Kini total tersangka sudah mencapai 18 orang yang melibatkan pejabat internal Pertamina dan pihak swasta.
Nama‑Nama Tersangka
Kejagung mengumumkan 18 tersangka dalam kasus ini. Sebagian besar berasal dari jajaran direksi Pertamina seperti:
-
Riva Siahaan, sebagai Dirut Pertamina Patra Niaga
-
Sani Dinar Saifuddin, sebagai Direktur Feedstock & Produktivitas Kilang
-
Yoki Firnandi, sebagai Dirut Pertamina International Shipping
-
Agus Purwono (VP Feedstock Management), Maya Kusmaya (Direktur Niaga), Edward Corne (VP Trading Ops)

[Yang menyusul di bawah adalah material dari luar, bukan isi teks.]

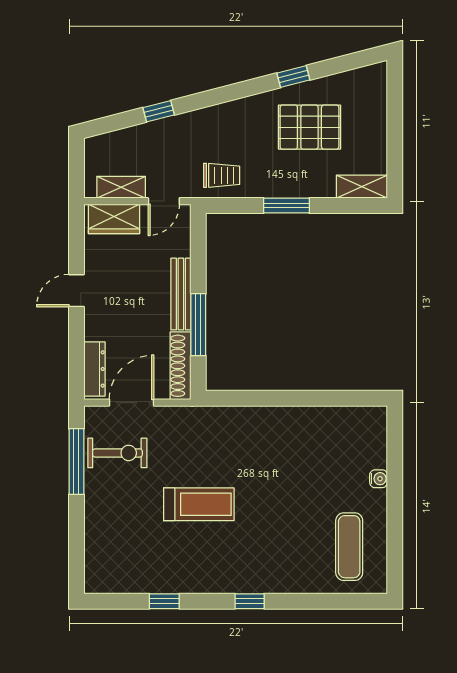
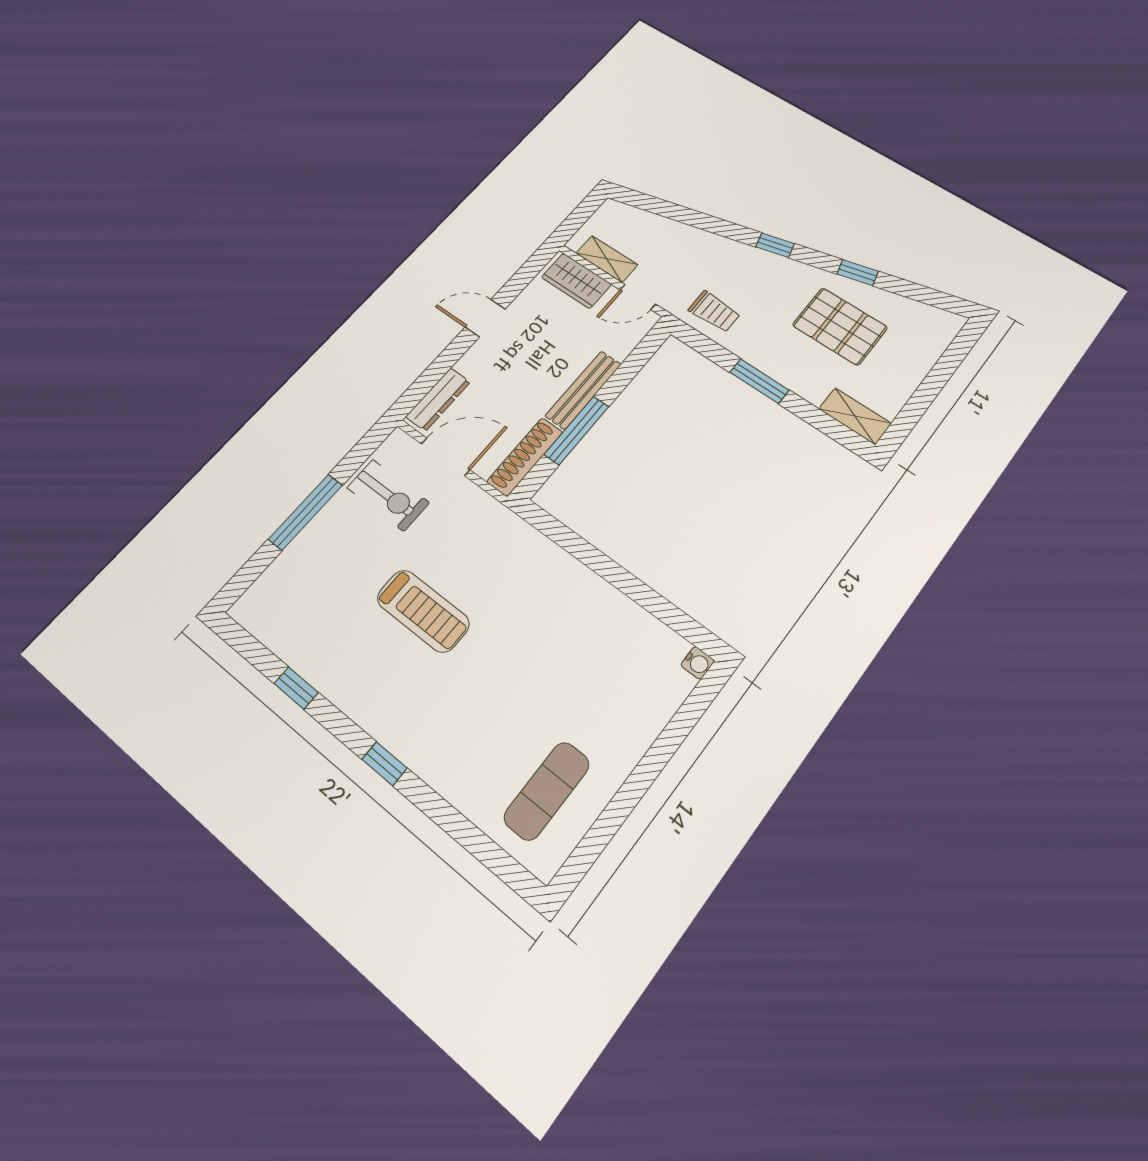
window: (159, 111) -> (775, 245), moved
window: (76, 462) -> (305, 512), moved
water cooler: (379, 479) -> (698, 663), moved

Sementara dari pihak swasta terdapat Muhammad Kerry Adrianto Riza, Dimas Werhaspati, Gading Ramadhan Joedo, dan Riza Chalid sendiri sebagai beneficial owner PT Navigator dan PT Orbit Terminal Merak
Abdul Qohar, Direktur Penyidikan Jampidsus Kejagung, menyatakan bahwa Riza Chalid bekerjasama bersama sejumlah tersangka lain seperti HB, AN, dan GRJ untuk memanipulasi kebijakan penyewaan terminal BBM Merak—padahal saat itu Pertamina belum membutuhkan kapasitas tambahan.

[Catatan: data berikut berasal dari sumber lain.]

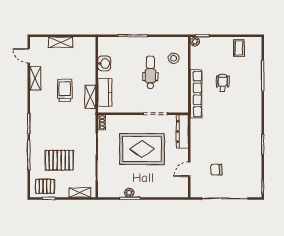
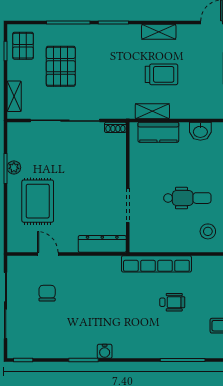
shelving: (35, 78) -> (159, 32), moved
water cooler: (257, 130) -> (105, 351), added
rug: (142, 149) -> (38, 201), moved, width x0.73, depth x0.69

Skema tersebut melawan hukum karena mengintervensi tata kelola BUMN dan menetapkan harga kontrak yang berlebihan.
Riza Chalid mangkir panggilan pemeriksaan sebanyak tiga kali berturut‑turut, menurut Kejagung. Penyidik menyimpulkan bahwa saat ini ia berada di Singapura dan belumada penahanan karena belum berhasil hadir.
Kejaksaan telah giat menjalin kerjasama dengan Kejaksaan Singapura untuk proses pemanggilan dan pemulangan tersangka.
Kejagung mengungkapkan bahwa perbuatan para tersangka menyebabkan kerugian negara yang mencapai Rp 285.017.731.964.389, meningkat signifikan dari estimasi awal Rp 193,7 triliun.
Angka ini mencakup dampak terhadap keuangan dan ekonomi nasional, termasuk biaya impor minyak yang tidak perlu serta kompensasi dan subsidi yang membengkak.
Penggeledahan di rumah dan kantor Riza Chalid di kawasan Kebayoran Baru dan Plaza Asia menemukan sejumlah barang bukti penting. Di antaranya 89 bundel dokumen, uang tunai senilai Rp 883 juta, mata uang asing USD dan Singapura, serta beberapa CPU komputer.
Rumah tersebut juga pernah sebagai kantor untuk tiga tersangka broker termasuk anaknya Kerry dan lainnya.
Jadi Sorotan Publik
Penetapan kasus ini memicu sorotan publik terhadap tata kelola sumber daya nasional. Banyak pihak menuntut agar pihak berwajib melakukan penyidikan secara transparan dan profesional, karena melibatkan nama besar dan jumlah kerugian yang sangat besar.
Kejaksaan Agung berjanji akan melanjutkan penyidikan secara mendalam. Termasuk melakukan penghitungan final kerugian. Selain itu menelusuri aliran dana tersebut yang diduga melibatkan jaringan lebih luas.
Publik pun menanti keputusan hukum yang cepat dan akuntabel untuk menjaga kepercayaan terhadap penegakan hukum di Indonesia.
Kasus korupsi minyak mentah PT Pertamina ini menjadi salah satu skandal terbesar dalam sejarah Indonesia dan menyoroti pentingnya tata kelola yang bersih dalam industri strategis.
Dengan semakin banyaknya tersangka, termasuk Riza Chalid sebagai sosok berpengaruh, publik berharap seluruh proses hukum berjalan tanpa hambatan dan mengungkap tuntas akar permasalahan.
Semoga kasus ini membuka babak baru dalam perjuangan transparansi dan integritas di sektor energi nasional.